Knoxville Murder Update

On Tuesday, a Knoxville jury found George Thomas guilty of 38 counts, including first-degree murder, felony murder, robbery, kidnapping and rape. Thomas was one of the gang of violent criminals who car-jacked, raped and murdered Channon Christian and Christopher Newsom in January 2007. The Knoxville Sentinel-News reports, "Thomas is the third of four defendants convicted in the case. Ringleader Lemaricus Davidson was sentenced to death after his October trial. Davidson's brother, Letalvis Cobbins, escaped death after his August trial and instead was sentenced to life without parole." Thomas, too, will face only life in prison without parole. Tennessee taxpayers will pick up the tab.

To Keep and Bear Arms

Bradley Harvell was at home when he was shocked by a stun gun used by an intruder dressed like a ninja. The suspect, dressed in black with a blue bandana covering his face, repeatedly shocked Harvell after demanding money to no avail. After collapsing onto his bed, the military veteran remembers thinking "I'm 82 years old.
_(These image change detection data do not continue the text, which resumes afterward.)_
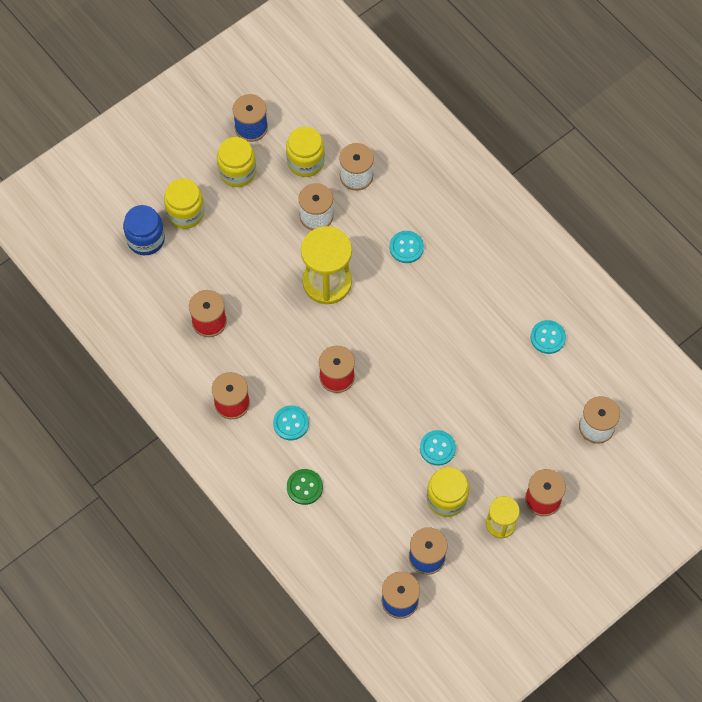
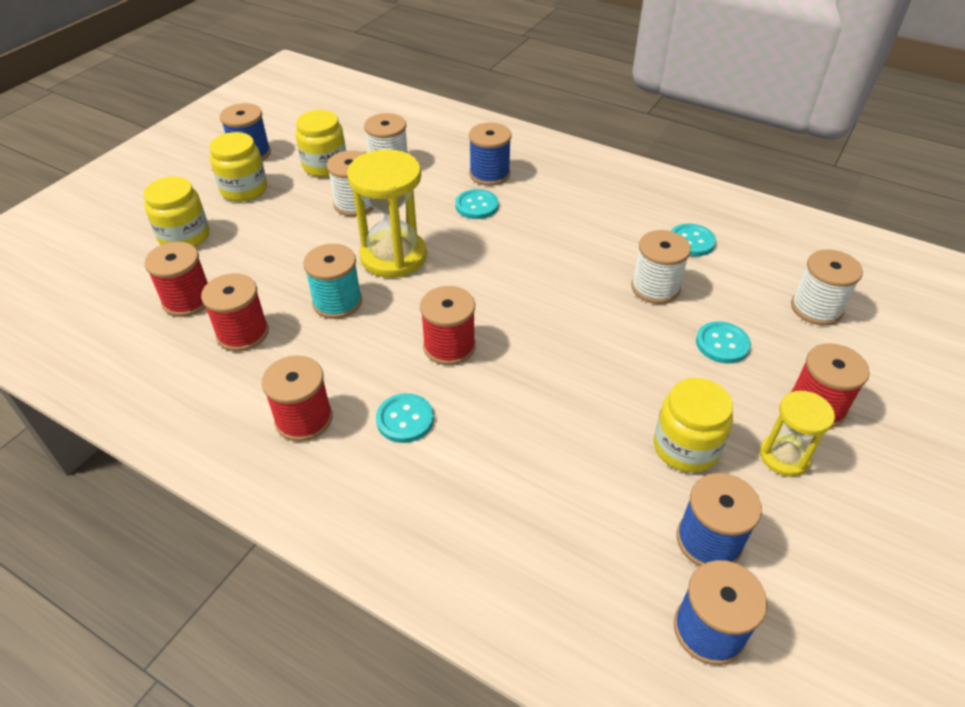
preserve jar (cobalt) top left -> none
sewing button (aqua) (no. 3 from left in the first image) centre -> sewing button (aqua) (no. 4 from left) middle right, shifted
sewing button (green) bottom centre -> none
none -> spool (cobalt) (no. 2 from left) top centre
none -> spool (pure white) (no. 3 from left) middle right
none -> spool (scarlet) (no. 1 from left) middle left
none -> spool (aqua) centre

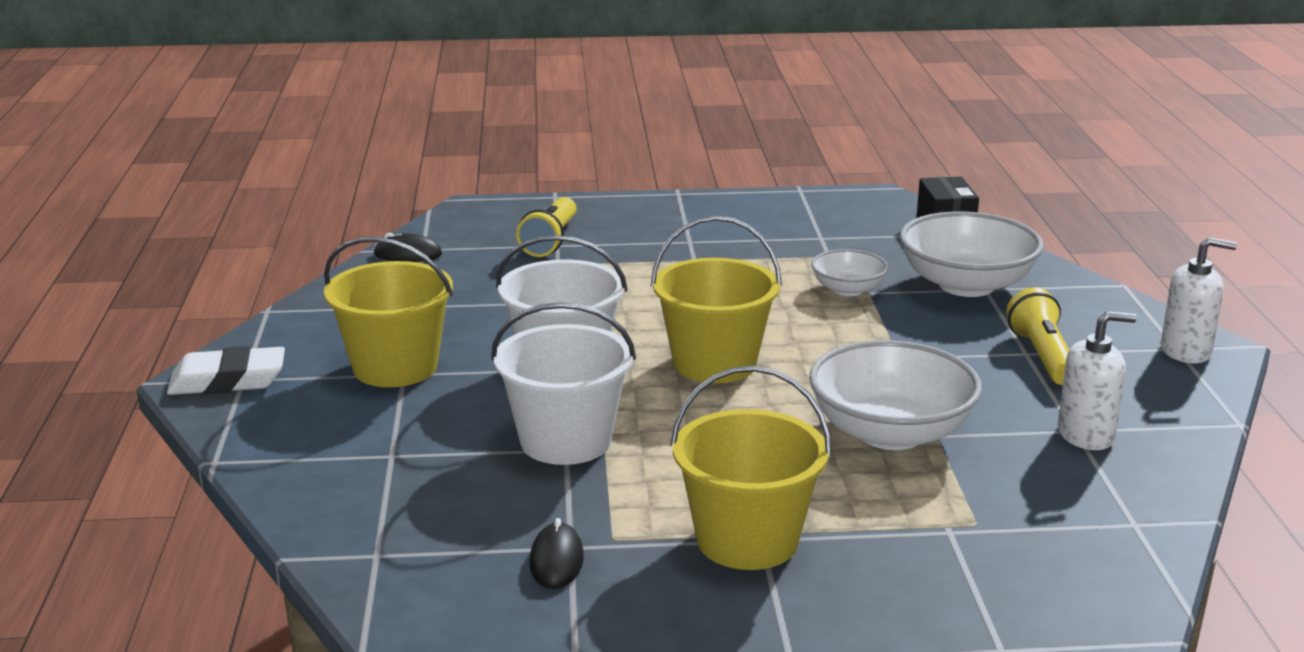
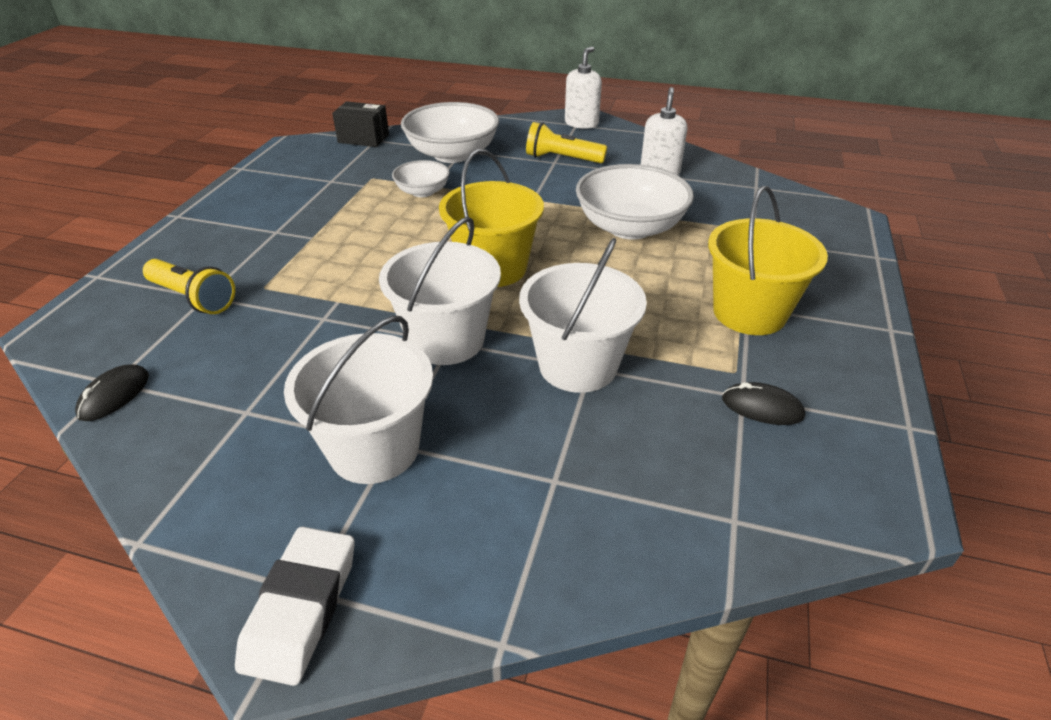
bucket (yellow) (no. 1 from left) middle left -> bucket (pure white) (no. 1 from left) centre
I've made it this far, and I want to keep on living." He then used all the strength he could gather to get his Smith & Wesson .357 magnum revolver that was under his bed, shooting and killing the suspect. Police later arrested three other people who were allegedly connected to the crime.

And Last...

Some sad news to wrap up the week -- CBS announced Tuesday that it will be cancelling the soap opera "As the World Turns" in September. The soap launched in 1956 and will finish with more than 13,000 episodes, but is losing viewership and money. Why soap operas ever make money is beyond us, but that's another story.

Because we're in the Christmas spirit, however, we have an idea for a way to save "World." Cast Al Gore, Phil Jones, Michael Mann and other global warmists in major roles and rebrand it as a soap box called "As the World Burns."